A transação ocorre em um contexto de disputa global por esses minerais, com os Estados Unidos buscando reduzir a dependência da China, que domina esse mercado. As chamadas terras raras são insumos estratégicos para setores como defesa, energia e tecnologia, o que amplia o peso geopolítico da operação.
A Serra Verde é responsável pela única produção em larga escala, fora da Ásia, dos quatro elementos magnéticos essenciais para a fabricação de ímãs de alto desempenho. Segundo a própria USA Rare Earth, a mina goiana pode concentrar mais de 50% da oferta desses materiais fora da China até 2027, um dado que ajuda a dimensionar o interesse internacional sobre o ativo.
O pagamento pela aquisição será dividido entre US$ 300 milhões em dinheiro e a emissão de aproximadamente 126,8 milhões de ações da empresa norte-americana. Além da compra, o acordo prevê a integração das operações, formando uma companhia com atuação em toda a cadeia produtiva, da extração à fabricação de metais e ímãs.
A negociação também se conecta a um movimento mais amplo de financiamento e articulação estatal. Em janeiro, a USA Rare Earth firmou um pacote de US$ 1,6 bilhão com o governo dos Estados Unidos, enquanto a Serra Verde havia fechado, em fevereiro, um acordo de US$ 565 milhões com Washington. Os aportes indicam o interesse direto de governos na consolidação de novas cadeias de fornecimento fora do eixo asiático.
“A mina Pela Ema é um ativo único e a única produtora fora da Ásia capaz de fornecer os quatro elementos de terras raras magnéticos em grande escala”, afirmou Barbara Humpton, CEO da empresa norte-americana.

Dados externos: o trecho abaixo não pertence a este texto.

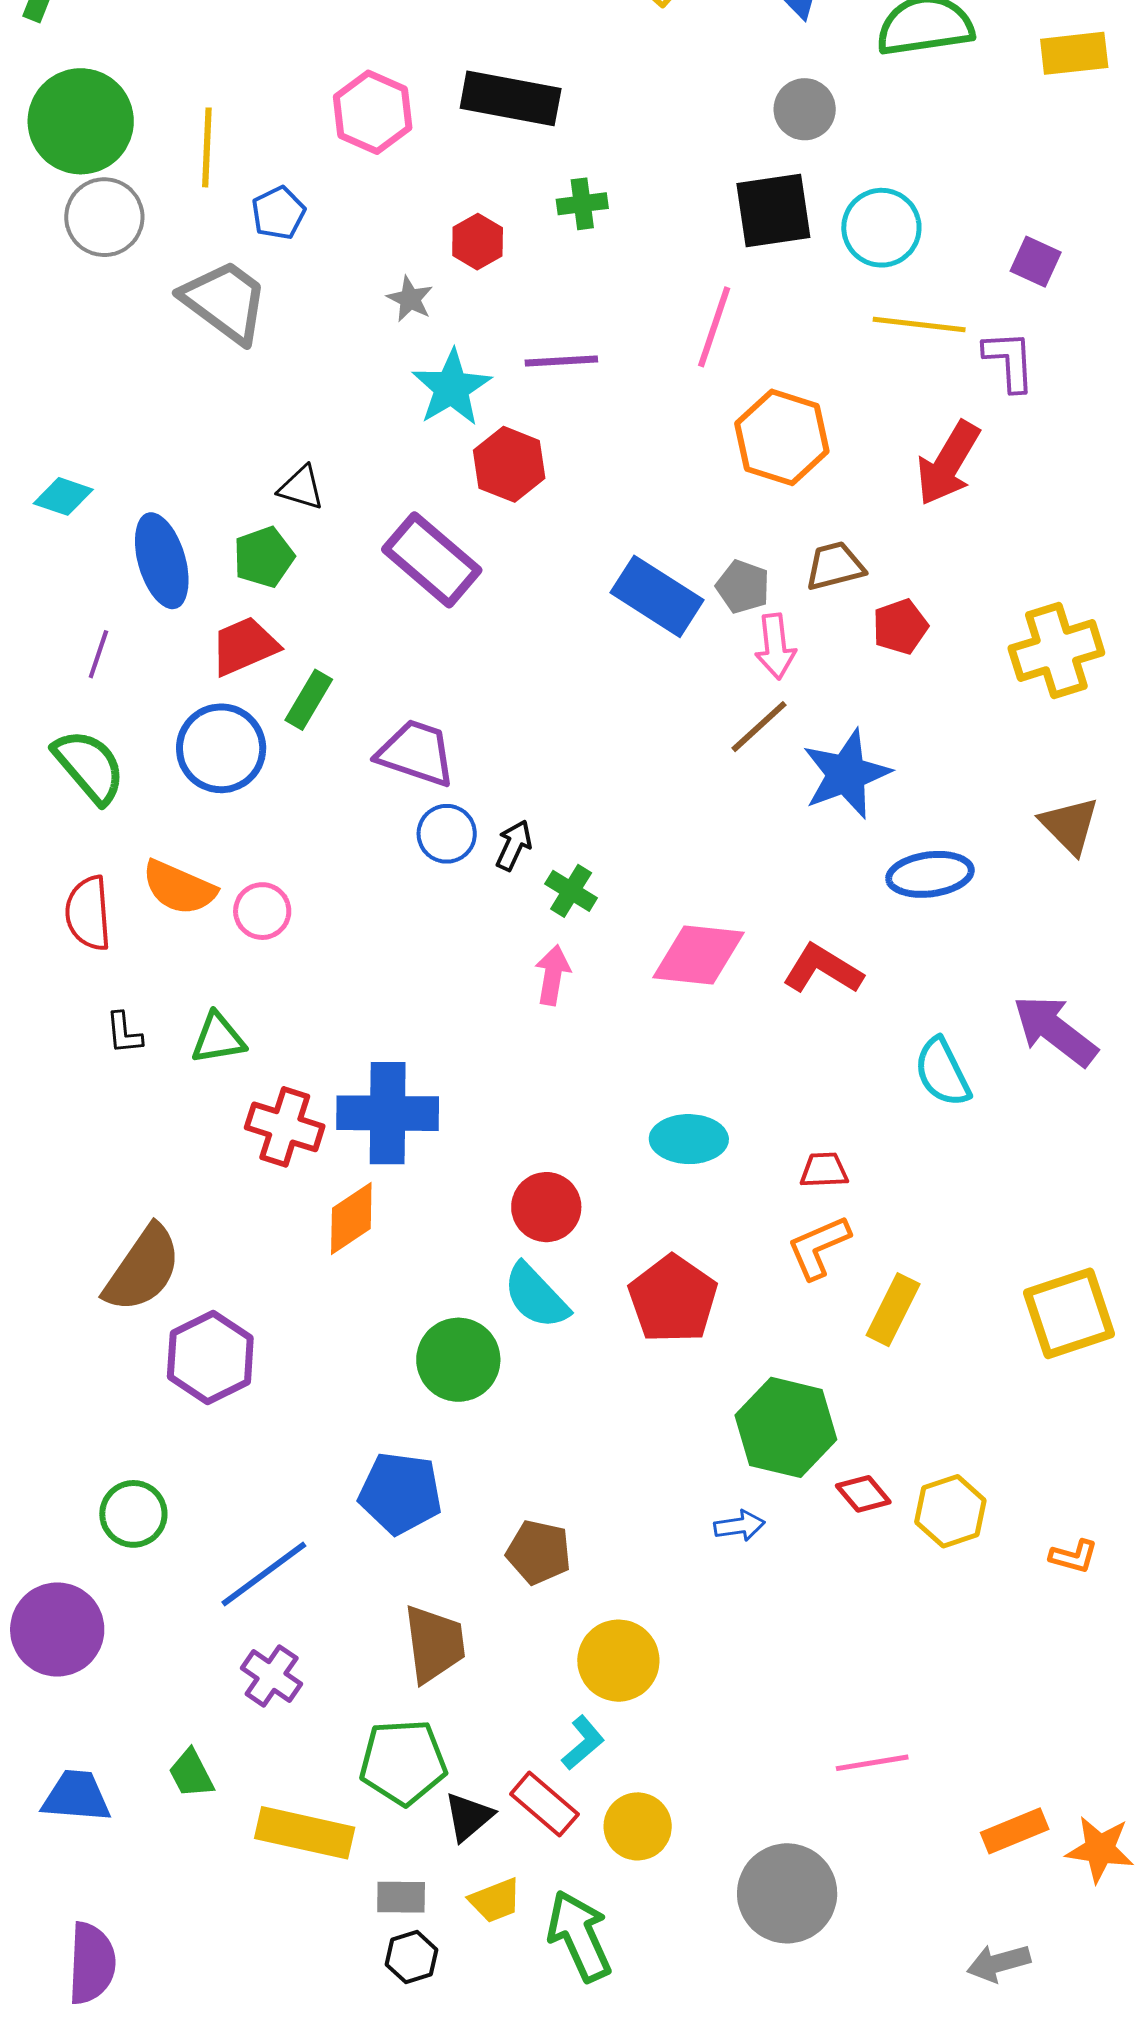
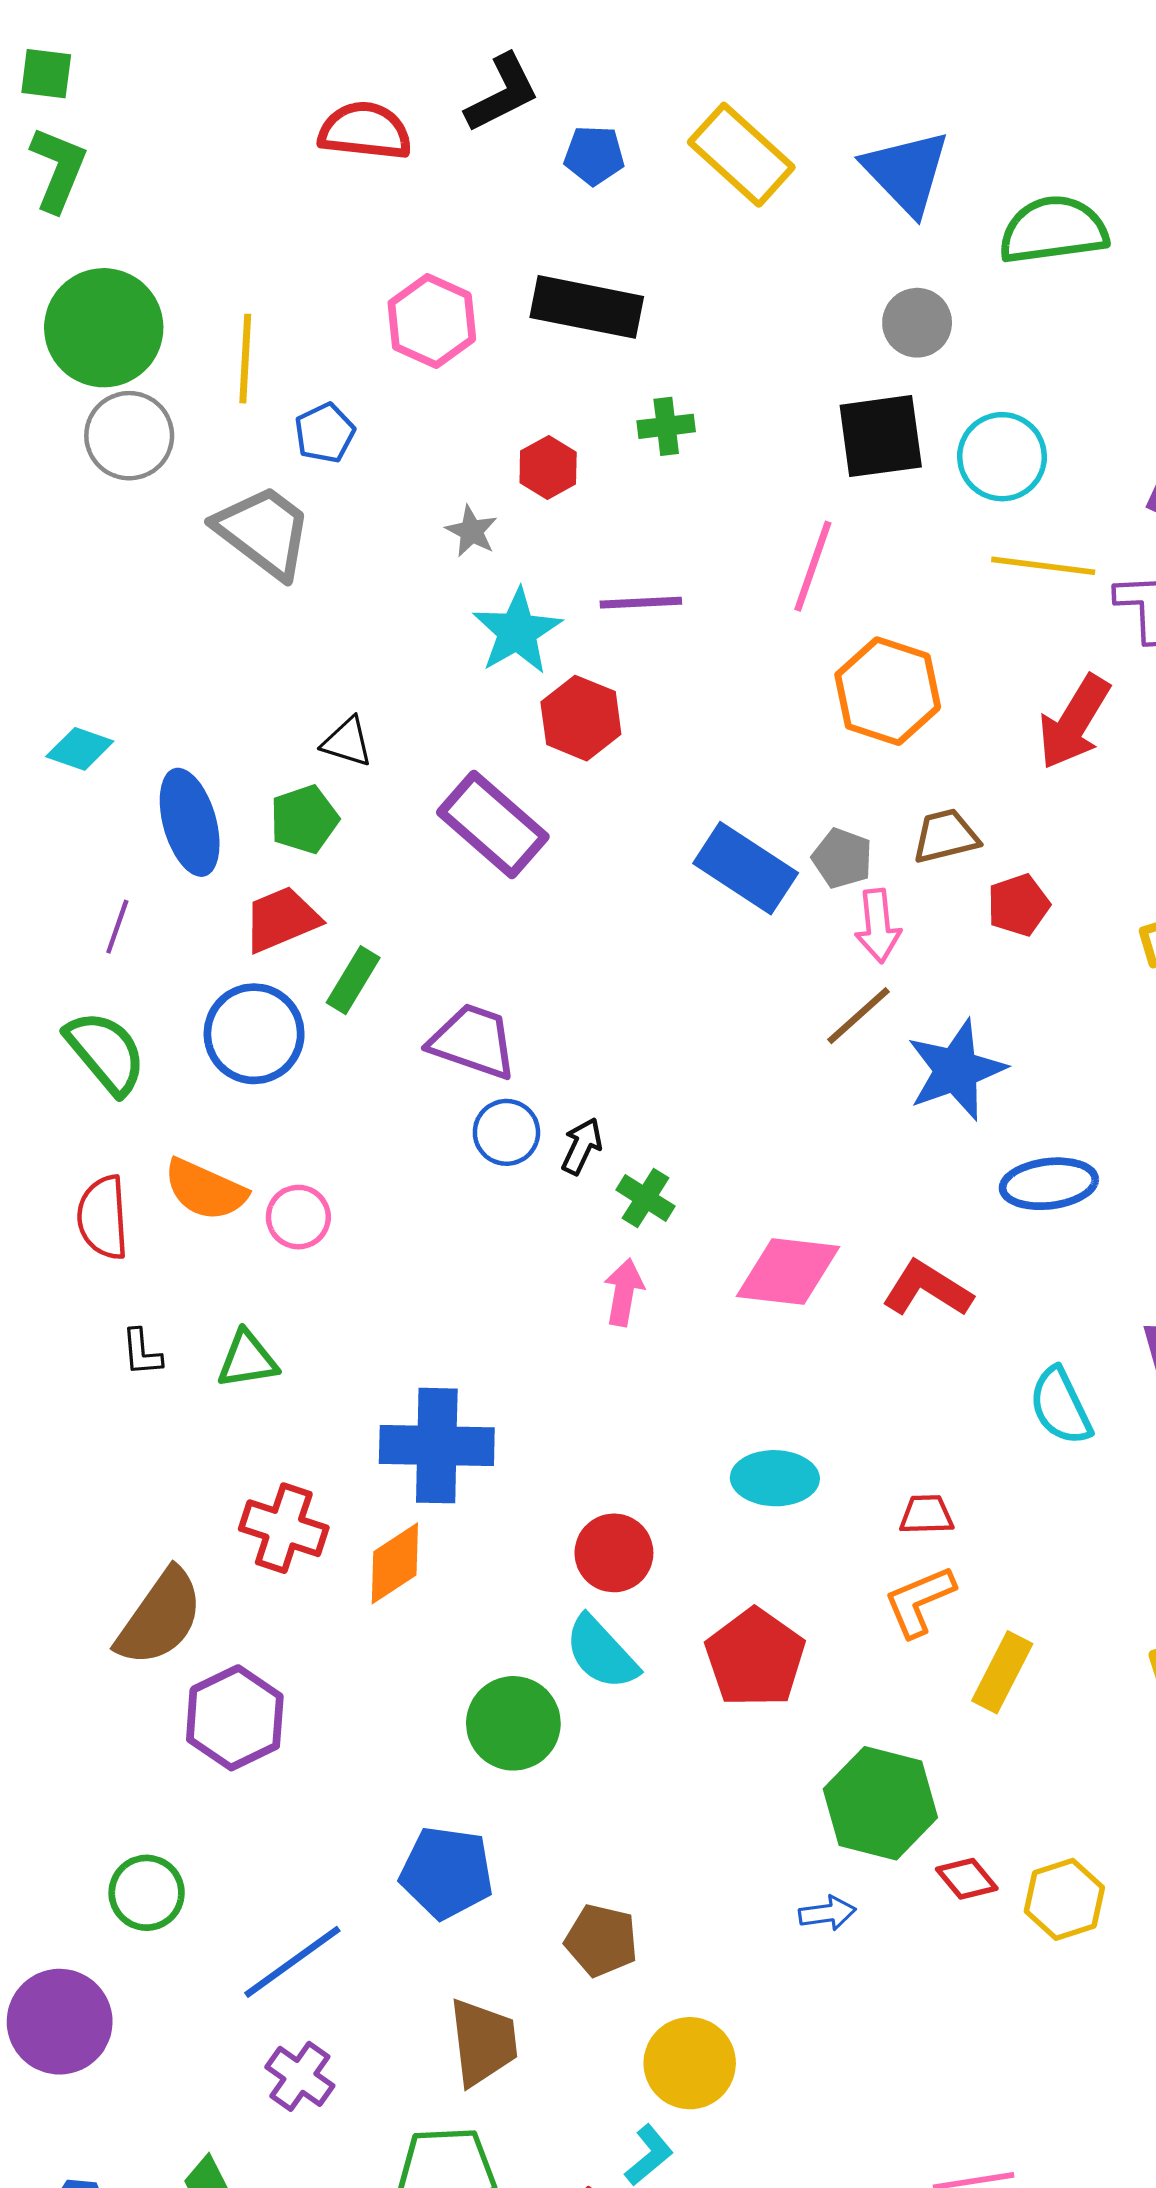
red cross: (285, 1127) -> (284, 1528), moved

Embora o acordo já tenha sido formalizado, a conclusão depende de aprovações regulatórias e deve ocorrer apenas no terceiro trimestre de 2026. Até lá, as empresas seguem em processo de integração.
Com a aquisição, executivos da Serra Verde passarão a ocupar cargos estratégicos na nova companhia. O CEO da mineradora brasileira, Thras Moraitis, assumirá a presidência do conselho, enquanto outros dirigentes integrarão a gestão global.